Sunday afternoon we spent at the beach and at the pool.  It was relaxing and I am sure the nieces had fun.  Sunday evening we went out to dinner to a restaurant on Sullivan's Island called Station-22.  It was a nice restaurant and the food was excellent, although the service was very slow.  They were busy and seemed to have only two waitresses working.  I had tilapia, which was served on grits and was wonderful.  Washed it down with the Charleston brewed Palmetto Amber Ale (have some in the fridge here at the condo as well) - which is pretty good; although nothing to write home about and certainly no match for Goose Island (Chicago) or some of the microbrews I had in Maine.

Monday (7/19) we went into Charleston.  Our first top was the Old City Market, which has been there since the 1840's.  It is no longer a produce market but is now filled with craft vendors (including sweet graft baskets) and souvenirs.  After the market, we had lunch at Bubba-Gump Shrimp, which was nearby (food was really good, but man, was Forrest Gump, a nauseating movie, or what?).

After lunch, we took a carriage tour of Charleston - one of the most interesting historic cities in the United States, in my opinion.; both for its role in the American Revolution as well as in the U.S. Civil War.  The nieces enjoyed the carriage ride and the guide was fantastic.  I learned why the palmetto is the state tree of South Carolina.  Not only are they abundant, but in June 1776, British ships sailed into Charleston Harbor and opened fire on what is now Fort Moultrie (Author's note: named for the commander of the garrison during this engagement) on Sullivan's Island.  The fort, made of palmetto logs, withstood the barrage and the British were unable to take Charleston.

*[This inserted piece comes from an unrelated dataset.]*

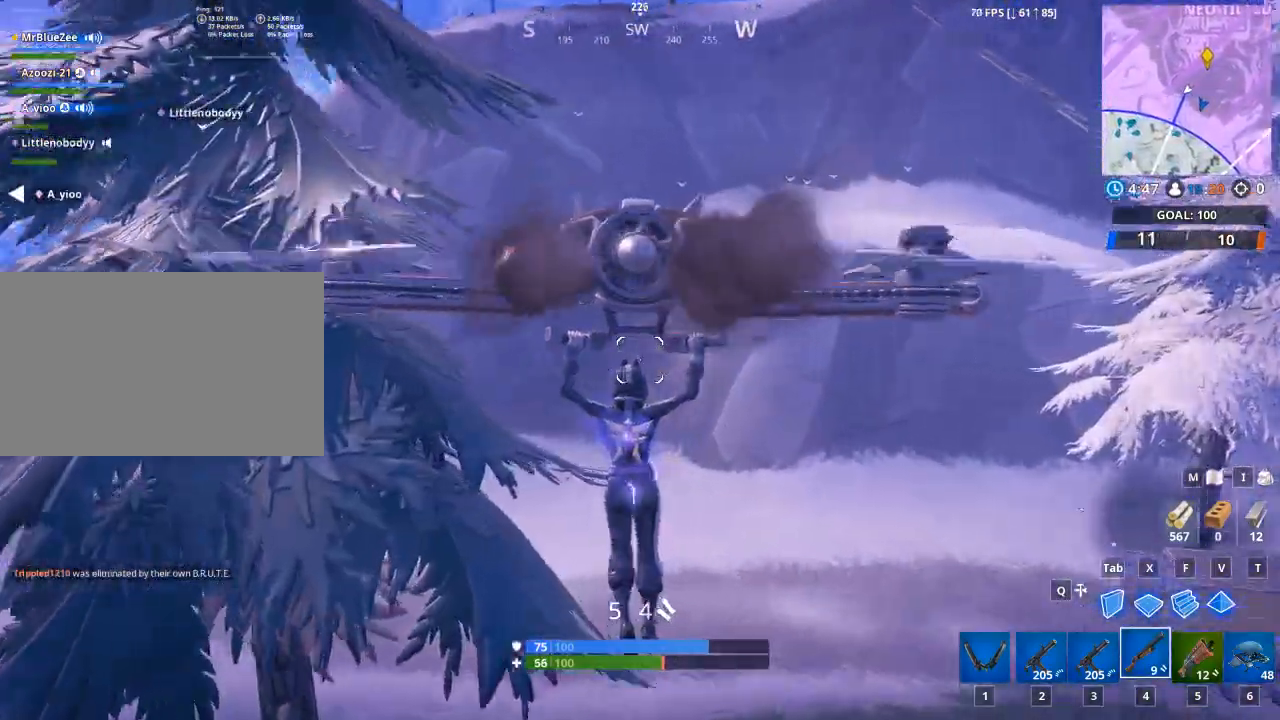
{"keys": ["a", "w"], "mouse": [], "mouse_move": "left", "events": [[451, "a", "down"]]}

After the carriage tour, we walked down to the waterfront and Waterside Park for a bit.  I wanted to walk down to the Battery, the most beautiful part of Charleston, as I had been disappointed our carriage tour didn't take us there.  But, it was very hot and the girls, (and my mother-in-law) were ready to head back.
Aboard the U.S.S. Yorktown

Yesterday (Tuesday, 7/20), the women stayed at the resort and went to the main pool while Adam, Dad and I went to tour the U.S.S. Yorktown - a World War II era aircraft carrier.  The Yorktown is much, much, smaller than modern carriers and is dwarfed by the U.S.S. Midway that Lisa and I toured in San Diego.  In addition to the aircraft and World War II displays, there is a Medal of Honor museum on ship and I was reminded that Admiral James Stockdale, Ross Perot's 1992 VP running mate) was a Medal of Honor winner for resistance in captivity in Vietnam.  He self-inflicted wounds to avoid being used in propaganda films.  I hadn't realized he died in 2005.  The carrier has his A-4 on the flight deck and his ceremonial sword in the museum.

Fort Sumter

After the Yorktown, we took a harbor cruise (they leave from Patriot's Point, where the Yorktown is) out to Fort Sumter.  My friend Brian and had done that when we were here for an afternoon 15 years ago (on our way back from our trip to Daytona).  It was well worth doing again as it is such an important piece of our nation's history, where the first shots of the Civil War were fired.  I learned more this time about the Union's unsuccessful attempt to take it back in 1863 - firing at it from land and from iron clad ships, cutting the wall in half!  Interestingly, there was a ceremony there at the end of the war on April 14, 1865 to hand control back to Federal forces.  Historians think President Lincoln was invited to the ceremony but turned it down because of the danger involved traveling to the South so shortly after Lee's surrender on April 9, 1865 (and, in fact, Joe Johnston's forces had not yet surrendered to Sherman), and in particular to South Carolina, where secession began.  Instead, President Lincoln and his wife went to Ford's Theatre to see a performance of Our American Cousin on the night of April 14, 1865...

Last night we had a nice dinner at a restaurant here at the resort, The Lettered Olive.  I had the New York strip and a couple of draughts of Guinness.  It was family night and they had a special buffet for the kids and before dinner, in a little amphitheatre on the plaza outside the restaurant, there was an entertaining magic show.